Scan the entries below for the word "respect" and copy every line where it turns up.

Extracted data.
________________________
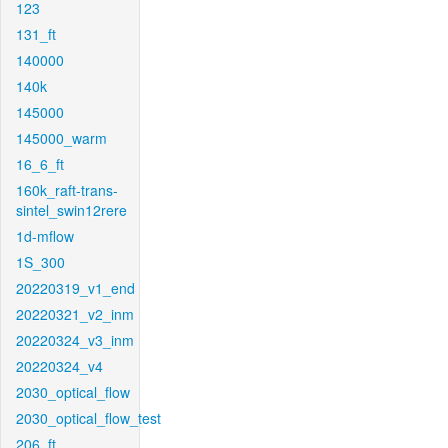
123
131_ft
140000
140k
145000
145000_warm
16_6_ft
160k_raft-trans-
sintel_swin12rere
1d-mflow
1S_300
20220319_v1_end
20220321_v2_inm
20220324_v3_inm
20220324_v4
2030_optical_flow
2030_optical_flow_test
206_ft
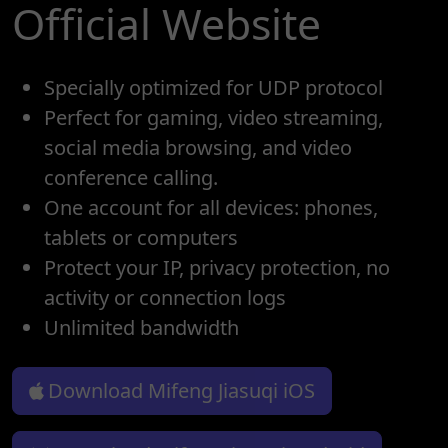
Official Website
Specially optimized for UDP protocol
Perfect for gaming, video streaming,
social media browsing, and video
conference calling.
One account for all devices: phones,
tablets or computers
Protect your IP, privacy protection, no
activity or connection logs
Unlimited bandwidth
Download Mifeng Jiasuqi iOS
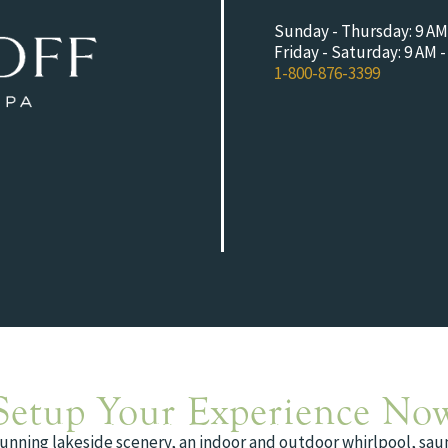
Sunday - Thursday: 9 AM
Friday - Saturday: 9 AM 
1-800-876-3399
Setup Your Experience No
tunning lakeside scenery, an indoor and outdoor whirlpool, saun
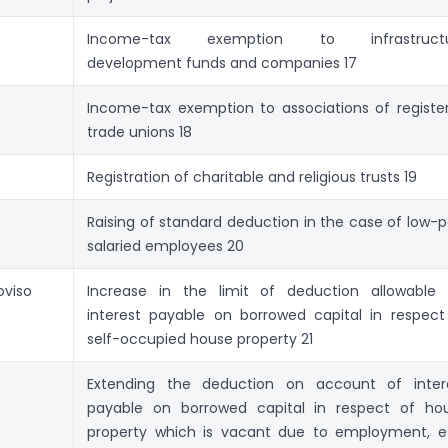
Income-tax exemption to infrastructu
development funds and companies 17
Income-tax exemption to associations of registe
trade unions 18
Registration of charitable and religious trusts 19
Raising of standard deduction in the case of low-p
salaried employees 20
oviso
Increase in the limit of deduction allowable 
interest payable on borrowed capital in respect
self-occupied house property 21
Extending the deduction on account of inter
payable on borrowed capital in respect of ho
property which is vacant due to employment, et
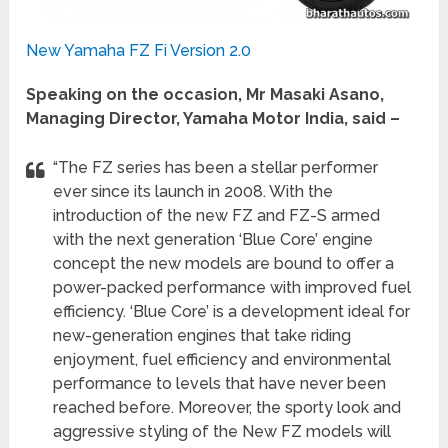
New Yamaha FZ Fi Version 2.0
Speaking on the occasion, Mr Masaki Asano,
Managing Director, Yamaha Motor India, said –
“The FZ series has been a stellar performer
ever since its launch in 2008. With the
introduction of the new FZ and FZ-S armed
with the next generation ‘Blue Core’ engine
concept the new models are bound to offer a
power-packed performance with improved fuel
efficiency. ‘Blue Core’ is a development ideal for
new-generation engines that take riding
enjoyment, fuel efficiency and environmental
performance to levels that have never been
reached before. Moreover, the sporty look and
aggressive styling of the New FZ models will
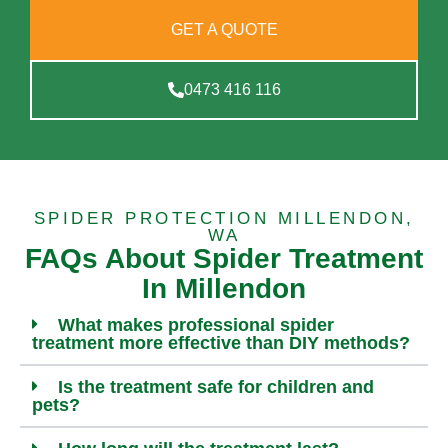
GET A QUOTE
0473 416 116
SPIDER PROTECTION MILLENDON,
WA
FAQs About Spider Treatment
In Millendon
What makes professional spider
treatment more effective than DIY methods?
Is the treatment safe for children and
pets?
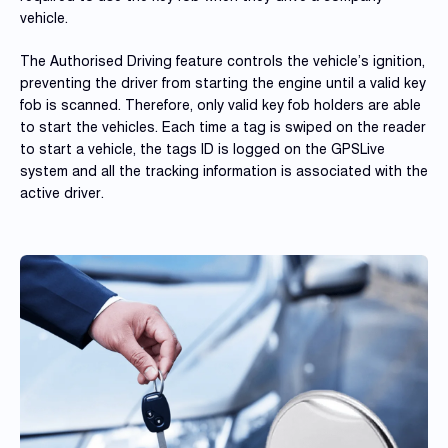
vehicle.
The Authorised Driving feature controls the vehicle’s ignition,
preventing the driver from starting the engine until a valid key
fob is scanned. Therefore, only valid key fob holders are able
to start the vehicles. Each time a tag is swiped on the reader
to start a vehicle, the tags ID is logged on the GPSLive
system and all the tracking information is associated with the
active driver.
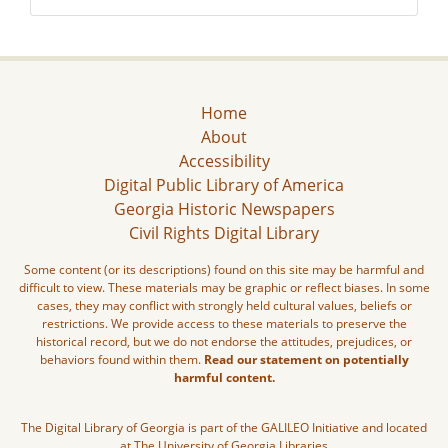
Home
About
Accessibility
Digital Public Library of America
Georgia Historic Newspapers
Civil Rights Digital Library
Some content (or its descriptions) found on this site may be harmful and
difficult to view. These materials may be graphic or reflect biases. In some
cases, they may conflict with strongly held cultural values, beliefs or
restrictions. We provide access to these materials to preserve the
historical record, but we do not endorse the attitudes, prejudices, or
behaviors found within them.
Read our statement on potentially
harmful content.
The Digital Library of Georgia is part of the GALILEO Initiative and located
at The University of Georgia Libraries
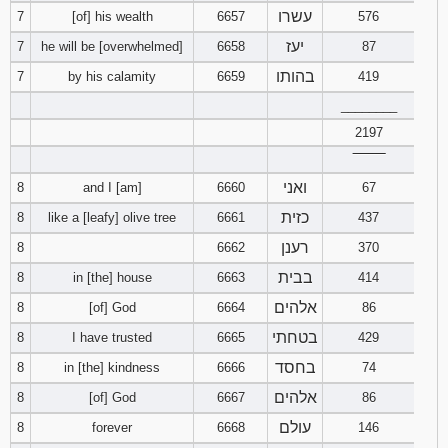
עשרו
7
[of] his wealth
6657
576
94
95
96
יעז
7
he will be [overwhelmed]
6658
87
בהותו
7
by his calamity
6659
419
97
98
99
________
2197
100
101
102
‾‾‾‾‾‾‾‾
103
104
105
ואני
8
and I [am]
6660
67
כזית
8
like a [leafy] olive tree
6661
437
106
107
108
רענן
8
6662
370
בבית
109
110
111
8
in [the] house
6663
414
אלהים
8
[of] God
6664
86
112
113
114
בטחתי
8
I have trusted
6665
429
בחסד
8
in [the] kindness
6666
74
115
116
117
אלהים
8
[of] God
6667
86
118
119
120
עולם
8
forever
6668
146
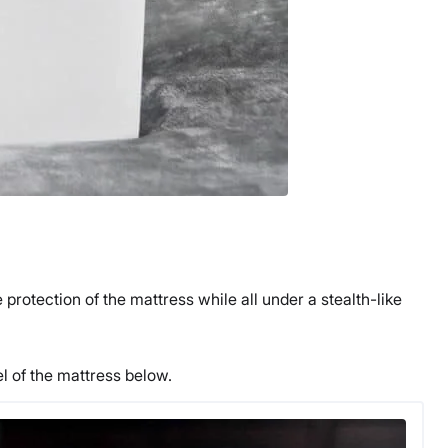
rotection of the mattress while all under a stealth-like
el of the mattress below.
________________________
Result of the exercise.
interest payable on borrowed capital in respect
payable on borrowed capital in respect of ho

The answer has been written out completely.